Work task: Exactly the lines below from the one with "7: (48, 140, 0.75)" up to and including the one with "29: (82, 271, 0.63)" make up the answer, with nothing else added.

Records contained in a dataset
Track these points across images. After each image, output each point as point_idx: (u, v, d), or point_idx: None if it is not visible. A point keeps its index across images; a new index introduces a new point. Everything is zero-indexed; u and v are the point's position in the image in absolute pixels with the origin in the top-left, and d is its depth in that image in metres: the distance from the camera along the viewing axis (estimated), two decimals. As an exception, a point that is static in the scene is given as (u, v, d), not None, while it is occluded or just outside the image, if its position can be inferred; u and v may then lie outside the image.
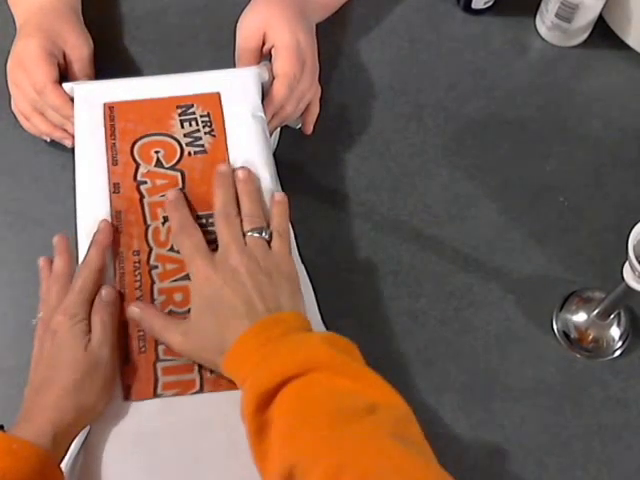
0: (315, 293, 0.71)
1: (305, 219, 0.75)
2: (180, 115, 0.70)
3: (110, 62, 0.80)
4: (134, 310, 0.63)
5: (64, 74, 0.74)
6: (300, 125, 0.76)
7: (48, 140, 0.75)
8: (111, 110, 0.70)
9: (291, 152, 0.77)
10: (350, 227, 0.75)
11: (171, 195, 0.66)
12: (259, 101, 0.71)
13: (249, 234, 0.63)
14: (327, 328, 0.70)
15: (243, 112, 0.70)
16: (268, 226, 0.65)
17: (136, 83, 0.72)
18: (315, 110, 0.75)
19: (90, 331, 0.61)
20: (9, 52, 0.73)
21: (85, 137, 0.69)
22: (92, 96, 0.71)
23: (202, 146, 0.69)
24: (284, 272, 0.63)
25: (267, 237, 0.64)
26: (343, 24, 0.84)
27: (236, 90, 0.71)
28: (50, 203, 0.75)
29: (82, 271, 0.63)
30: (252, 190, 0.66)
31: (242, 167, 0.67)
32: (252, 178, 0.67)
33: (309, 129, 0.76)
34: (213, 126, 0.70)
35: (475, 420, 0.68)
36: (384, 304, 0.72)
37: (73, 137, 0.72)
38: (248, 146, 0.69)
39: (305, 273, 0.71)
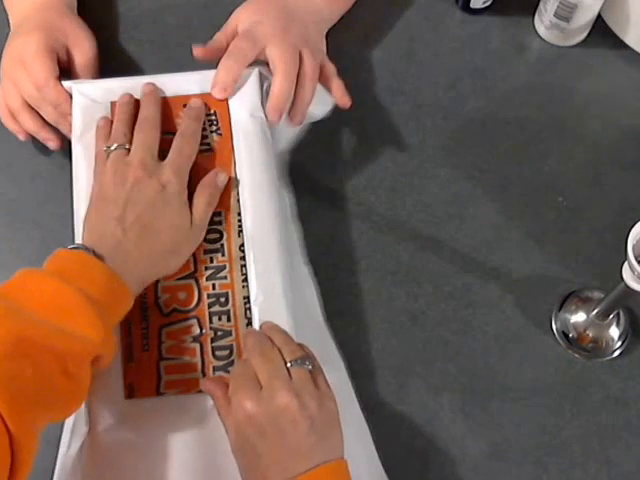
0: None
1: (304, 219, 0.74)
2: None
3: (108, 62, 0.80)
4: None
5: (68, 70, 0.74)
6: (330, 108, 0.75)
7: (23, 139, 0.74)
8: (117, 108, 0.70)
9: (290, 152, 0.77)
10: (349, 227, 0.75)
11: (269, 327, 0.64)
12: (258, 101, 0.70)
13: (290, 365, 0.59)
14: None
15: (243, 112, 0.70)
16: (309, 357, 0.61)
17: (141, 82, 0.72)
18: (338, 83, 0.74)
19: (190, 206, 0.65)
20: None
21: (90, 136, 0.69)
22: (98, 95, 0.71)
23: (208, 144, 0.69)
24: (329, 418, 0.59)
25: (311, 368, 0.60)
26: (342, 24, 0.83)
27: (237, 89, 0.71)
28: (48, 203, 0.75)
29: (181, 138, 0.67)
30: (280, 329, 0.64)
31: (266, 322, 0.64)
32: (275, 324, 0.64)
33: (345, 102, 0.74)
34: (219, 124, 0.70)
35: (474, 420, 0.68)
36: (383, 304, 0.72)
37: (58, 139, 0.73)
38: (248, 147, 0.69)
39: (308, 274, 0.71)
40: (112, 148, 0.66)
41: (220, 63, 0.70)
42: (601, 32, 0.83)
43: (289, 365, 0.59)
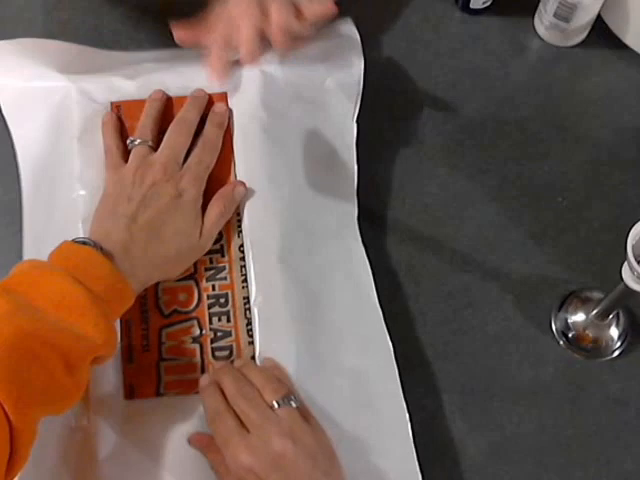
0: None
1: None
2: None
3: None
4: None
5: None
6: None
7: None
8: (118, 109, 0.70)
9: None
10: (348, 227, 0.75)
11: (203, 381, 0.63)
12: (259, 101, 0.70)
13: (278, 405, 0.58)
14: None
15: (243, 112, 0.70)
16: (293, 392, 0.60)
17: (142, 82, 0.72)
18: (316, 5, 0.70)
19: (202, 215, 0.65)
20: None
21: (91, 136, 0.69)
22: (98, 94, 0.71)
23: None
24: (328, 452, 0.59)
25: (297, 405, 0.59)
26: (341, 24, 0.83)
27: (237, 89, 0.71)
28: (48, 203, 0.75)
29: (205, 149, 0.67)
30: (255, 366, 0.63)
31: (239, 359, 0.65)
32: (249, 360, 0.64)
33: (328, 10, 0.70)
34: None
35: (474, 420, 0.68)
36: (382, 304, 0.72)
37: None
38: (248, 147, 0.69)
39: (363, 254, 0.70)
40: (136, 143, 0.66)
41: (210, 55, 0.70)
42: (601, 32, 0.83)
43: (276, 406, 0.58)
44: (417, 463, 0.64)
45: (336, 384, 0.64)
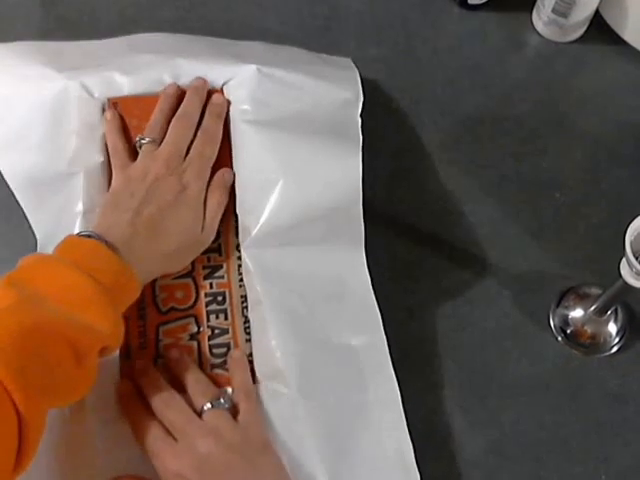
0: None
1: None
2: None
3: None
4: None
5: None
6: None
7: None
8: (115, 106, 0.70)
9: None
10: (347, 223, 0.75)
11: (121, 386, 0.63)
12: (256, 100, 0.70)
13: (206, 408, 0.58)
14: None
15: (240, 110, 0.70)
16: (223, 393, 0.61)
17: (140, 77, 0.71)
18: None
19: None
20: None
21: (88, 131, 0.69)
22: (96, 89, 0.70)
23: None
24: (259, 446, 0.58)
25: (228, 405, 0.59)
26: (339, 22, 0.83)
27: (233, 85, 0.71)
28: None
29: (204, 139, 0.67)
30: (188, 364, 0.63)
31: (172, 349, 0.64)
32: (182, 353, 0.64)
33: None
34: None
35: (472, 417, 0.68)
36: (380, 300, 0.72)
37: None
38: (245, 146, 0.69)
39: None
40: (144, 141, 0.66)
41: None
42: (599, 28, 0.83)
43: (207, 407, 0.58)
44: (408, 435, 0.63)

Task output:
7: (48, 140, 0.75)
8: (111, 110, 0.70)
9: (291, 152, 0.77)
10: (350, 227, 0.75)
11: (171, 195, 0.66)
12: (259, 101, 0.71)
13: (249, 234, 0.63)
14: (327, 328, 0.70)
15: (243, 112, 0.70)
16: (268, 226, 0.65)
17: (136, 83, 0.72)
18: (315, 110, 0.75)
19: (90, 331, 0.61)
20: (9, 52, 0.73)
21: (85, 137, 0.69)
22: (92, 96, 0.71)
23: (202, 146, 0.69)
24: (284, 272, 0.63)
25: (267, 237, 0.64)
26: (343, 24, 0.84)
27: (236, 90, 0.71)
28: (50, 203, 0.75)
29: (82, 271, 0.63)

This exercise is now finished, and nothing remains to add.